* Remote dealloc refactor.
* Improve remote dealloc
Change remote to count down to 0, so fast path does not need a constant.
Use signed value so that branch does not depend on addition.
* Inline remote_dealloc
The fast path of remote_dealloc is sufficiently compact that it can be
inlined.
* Improve fast path in Slab::alloc
Turn the internal structure into tail calls, to improve fast path.
Should be no algorithmic changes.
* Refactor initialisation to help fast path.
Break lazy initialisation into two functions, so it is easier to codegen
fast paths.
* Minor tidy to statically sized dealloc.
* Refactor semi-slow path for alloc
Make the backup path a bit faster. Only algorithmic change is to delay
checking for first allocation. Otherwise, should be unchanged.
* Test initial operation of a thread
The first operation a new thread takes is special. It results in
allocating an allocator, and swinging it into the TLS. This makes
this a very special path, that is rarely tested. This test generates
a lot of threads to cover the first alloc and dealloc operations.
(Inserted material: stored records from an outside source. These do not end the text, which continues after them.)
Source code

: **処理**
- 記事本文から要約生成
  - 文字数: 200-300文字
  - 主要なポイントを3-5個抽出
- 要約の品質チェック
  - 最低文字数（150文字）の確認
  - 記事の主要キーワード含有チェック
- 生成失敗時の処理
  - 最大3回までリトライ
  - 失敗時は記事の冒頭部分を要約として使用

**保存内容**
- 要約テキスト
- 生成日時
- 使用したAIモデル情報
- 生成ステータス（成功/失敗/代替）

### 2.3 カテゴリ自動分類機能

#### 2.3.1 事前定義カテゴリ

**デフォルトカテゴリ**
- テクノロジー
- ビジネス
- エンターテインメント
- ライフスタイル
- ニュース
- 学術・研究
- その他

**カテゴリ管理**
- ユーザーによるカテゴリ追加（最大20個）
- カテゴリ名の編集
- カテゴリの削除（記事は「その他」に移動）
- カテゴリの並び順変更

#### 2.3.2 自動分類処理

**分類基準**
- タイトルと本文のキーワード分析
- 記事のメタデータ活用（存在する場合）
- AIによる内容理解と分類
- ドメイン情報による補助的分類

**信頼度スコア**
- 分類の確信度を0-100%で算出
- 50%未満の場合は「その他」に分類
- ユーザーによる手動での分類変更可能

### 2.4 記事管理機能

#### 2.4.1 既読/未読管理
* Correctly handle reusing get_noncachable
* Fix large alloc stats
Large alloc stats aren't necessarily balanced on a thread, this changes
to tracking individual pushs and pops, rather than the net effect
(with an unsigned value).
* Fix TLS init on large alloc path
* Add Bump ptrs to allocator
Each allocator has a bump ptr for each size class. This is no longer
slab local.
Slabs that haven't been fully allocated no longer need to be in the DLL
for this sizeclass.
* Change to a cycle non-empty list
This change reduces the branching in the case of finding a new free
list. Using a non-empty cyclic list enables branch free add, and a
single branch in remove to detect the empty case.
* Update differences
* Rename first allocation
Use needs initialisation as makes more sense for other scenarios.
* Use a ptrdiff to help with zero init.
* Make GlobalPlaceholder zero init
The GlobalPlaceholder allocator is now a zero init block of memory.
This removes various issues for when things are initialised. It is made read-only
to we detect write to it on some platforms.